- [TEXT PASSAGE]
Nearly 1,800 inmates at The South Mississippi Correctional Institution in Leakesville are on extended lockdown because there aren’t enough officers in the Mississippi Department of Corrections.
Family members of those imprisoned in Leaksville allege their loved ones deal with inhumane conditions including black mold on walls, leaking pipes and abusive treatment by security officers.
MDOC Commissioner Pelicia Hall said that restricting the inmates moving is necessary under these staffing conditions. She added that if information was brought to MDOC and any inappropriate treatment was discovered, the department would handle it.
MDOC spokeswoman Grace Fisher added that the department is looking to hire 500 correctional officers, and is accepting applications.
Three Coast high schools rank in the top 10 of the state’s best
Three Mississippi Coast high schools are among the ten best in the state, according to rankings from the U.S. News & Report.
The top-ranked school on the Coast is Pass Christian High, ranked at No. 3 in the list. Ocean Springs High School took the No. 7 spot, and Gulfport High is No. 10, according to the report.

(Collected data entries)
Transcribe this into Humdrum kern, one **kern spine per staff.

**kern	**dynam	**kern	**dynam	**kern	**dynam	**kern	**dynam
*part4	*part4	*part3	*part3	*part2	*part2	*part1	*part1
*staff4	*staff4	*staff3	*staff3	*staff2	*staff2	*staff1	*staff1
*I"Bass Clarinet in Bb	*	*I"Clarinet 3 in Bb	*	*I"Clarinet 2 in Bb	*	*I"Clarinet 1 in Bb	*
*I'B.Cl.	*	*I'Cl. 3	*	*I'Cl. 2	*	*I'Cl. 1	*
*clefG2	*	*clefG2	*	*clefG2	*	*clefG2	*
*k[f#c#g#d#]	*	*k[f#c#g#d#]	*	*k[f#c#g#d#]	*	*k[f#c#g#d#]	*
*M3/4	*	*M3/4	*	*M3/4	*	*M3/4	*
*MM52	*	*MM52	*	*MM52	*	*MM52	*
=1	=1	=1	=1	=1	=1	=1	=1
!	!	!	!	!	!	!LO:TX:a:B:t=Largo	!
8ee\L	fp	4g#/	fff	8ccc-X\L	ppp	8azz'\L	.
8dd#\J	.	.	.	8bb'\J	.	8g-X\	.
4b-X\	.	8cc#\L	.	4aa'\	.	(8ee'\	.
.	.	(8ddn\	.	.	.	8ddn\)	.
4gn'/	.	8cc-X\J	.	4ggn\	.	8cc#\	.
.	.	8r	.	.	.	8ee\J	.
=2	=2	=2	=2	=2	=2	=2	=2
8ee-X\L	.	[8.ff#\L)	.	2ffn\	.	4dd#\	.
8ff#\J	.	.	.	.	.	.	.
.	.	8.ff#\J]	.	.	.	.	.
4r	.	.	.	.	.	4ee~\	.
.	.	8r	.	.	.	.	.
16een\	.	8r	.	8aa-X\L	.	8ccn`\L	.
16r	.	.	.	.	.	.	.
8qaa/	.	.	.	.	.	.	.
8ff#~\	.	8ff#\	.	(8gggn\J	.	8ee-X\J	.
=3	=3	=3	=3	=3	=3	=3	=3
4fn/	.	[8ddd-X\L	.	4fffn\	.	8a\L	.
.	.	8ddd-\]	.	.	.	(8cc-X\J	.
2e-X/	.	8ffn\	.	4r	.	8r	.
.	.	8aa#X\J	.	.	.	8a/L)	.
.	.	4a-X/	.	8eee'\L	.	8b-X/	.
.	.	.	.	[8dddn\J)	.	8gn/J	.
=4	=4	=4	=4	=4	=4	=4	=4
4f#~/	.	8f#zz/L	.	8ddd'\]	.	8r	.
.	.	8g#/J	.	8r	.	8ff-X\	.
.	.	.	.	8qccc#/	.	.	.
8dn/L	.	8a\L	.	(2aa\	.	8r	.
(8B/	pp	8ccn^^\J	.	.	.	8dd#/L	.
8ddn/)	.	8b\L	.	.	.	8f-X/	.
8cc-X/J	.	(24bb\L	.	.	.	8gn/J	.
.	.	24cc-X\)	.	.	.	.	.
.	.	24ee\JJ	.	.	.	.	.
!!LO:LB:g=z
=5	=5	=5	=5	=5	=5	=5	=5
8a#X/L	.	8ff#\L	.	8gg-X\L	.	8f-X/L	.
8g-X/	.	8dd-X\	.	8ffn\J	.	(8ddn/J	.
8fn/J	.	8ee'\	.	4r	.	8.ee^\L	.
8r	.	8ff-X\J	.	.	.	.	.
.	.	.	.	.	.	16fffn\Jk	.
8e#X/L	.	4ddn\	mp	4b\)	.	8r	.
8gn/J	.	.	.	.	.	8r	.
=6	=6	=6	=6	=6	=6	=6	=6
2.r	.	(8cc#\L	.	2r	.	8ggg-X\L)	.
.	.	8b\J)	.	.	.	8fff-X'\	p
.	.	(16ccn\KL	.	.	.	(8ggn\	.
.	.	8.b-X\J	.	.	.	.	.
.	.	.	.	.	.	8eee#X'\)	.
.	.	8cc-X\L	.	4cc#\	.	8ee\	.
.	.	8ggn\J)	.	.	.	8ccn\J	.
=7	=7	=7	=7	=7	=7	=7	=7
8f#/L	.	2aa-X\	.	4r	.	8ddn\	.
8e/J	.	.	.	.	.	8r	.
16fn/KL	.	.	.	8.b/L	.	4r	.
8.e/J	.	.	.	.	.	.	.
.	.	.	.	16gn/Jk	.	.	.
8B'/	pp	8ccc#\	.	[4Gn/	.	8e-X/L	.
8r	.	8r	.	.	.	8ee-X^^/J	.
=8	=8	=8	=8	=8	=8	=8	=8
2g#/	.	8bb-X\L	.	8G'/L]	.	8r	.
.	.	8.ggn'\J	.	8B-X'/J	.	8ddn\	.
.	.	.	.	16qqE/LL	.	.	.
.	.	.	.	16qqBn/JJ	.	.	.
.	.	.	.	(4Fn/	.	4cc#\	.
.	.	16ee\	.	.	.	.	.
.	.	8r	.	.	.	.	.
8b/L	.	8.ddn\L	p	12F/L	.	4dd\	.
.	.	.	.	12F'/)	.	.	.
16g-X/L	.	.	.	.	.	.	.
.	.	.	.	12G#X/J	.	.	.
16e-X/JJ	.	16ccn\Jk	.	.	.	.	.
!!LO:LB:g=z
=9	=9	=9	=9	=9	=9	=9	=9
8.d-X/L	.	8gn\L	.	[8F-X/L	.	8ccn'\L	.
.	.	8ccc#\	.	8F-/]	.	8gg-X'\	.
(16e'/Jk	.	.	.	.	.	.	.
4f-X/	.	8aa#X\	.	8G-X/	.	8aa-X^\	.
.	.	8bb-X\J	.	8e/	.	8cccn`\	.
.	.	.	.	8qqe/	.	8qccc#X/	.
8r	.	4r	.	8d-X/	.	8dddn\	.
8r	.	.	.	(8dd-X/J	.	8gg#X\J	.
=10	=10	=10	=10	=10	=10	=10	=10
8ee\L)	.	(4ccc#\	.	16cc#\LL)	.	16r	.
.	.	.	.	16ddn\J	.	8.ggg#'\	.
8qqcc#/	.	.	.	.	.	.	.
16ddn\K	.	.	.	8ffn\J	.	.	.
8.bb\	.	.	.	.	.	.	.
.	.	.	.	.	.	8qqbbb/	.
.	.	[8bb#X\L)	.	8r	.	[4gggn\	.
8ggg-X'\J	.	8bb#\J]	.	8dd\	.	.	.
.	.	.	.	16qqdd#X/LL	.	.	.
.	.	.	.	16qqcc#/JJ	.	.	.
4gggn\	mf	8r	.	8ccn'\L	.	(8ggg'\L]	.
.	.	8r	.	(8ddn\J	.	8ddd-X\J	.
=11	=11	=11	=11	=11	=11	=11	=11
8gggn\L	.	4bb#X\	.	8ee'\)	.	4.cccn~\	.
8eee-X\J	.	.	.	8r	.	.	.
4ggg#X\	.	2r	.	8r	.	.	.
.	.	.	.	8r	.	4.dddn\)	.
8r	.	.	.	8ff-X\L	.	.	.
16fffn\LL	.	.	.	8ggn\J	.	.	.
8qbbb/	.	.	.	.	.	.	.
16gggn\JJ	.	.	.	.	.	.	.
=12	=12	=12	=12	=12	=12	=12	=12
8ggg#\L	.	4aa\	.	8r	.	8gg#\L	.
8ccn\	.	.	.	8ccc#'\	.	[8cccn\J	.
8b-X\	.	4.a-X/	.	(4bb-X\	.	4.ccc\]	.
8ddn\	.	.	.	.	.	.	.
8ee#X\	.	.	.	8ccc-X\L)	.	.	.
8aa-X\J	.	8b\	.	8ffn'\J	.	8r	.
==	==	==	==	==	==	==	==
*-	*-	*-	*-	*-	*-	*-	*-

- [REQUIRED WORK]
• 1. Decide whether each statement agrees with the news excerpt, answering yes or no and quoting the words that settle it: (a) Nearly 1,800 inmates at the correctional institution in Leakesville are on extended lockdown. (b) The department is looking to hire 300 correctional officers. (c) Gulfport High is the top-ranked school on the Coast.
• 2. State how many lines of the listing contain the string "kern". Give only the number.
The listing has no connection to the news excerpt.

- [COMPLETE ANSWERS]
• 1.
(a) Yes: "Nearly 1,800 inmates at The South Mississippi Correctional Institution in Leakesville are on extended lockdown"
(b) No: "the department is looking to hire 500 correctional officers"
(c) No: "The top-ranked school on the Coast is Pass Christian High"

• 2. 2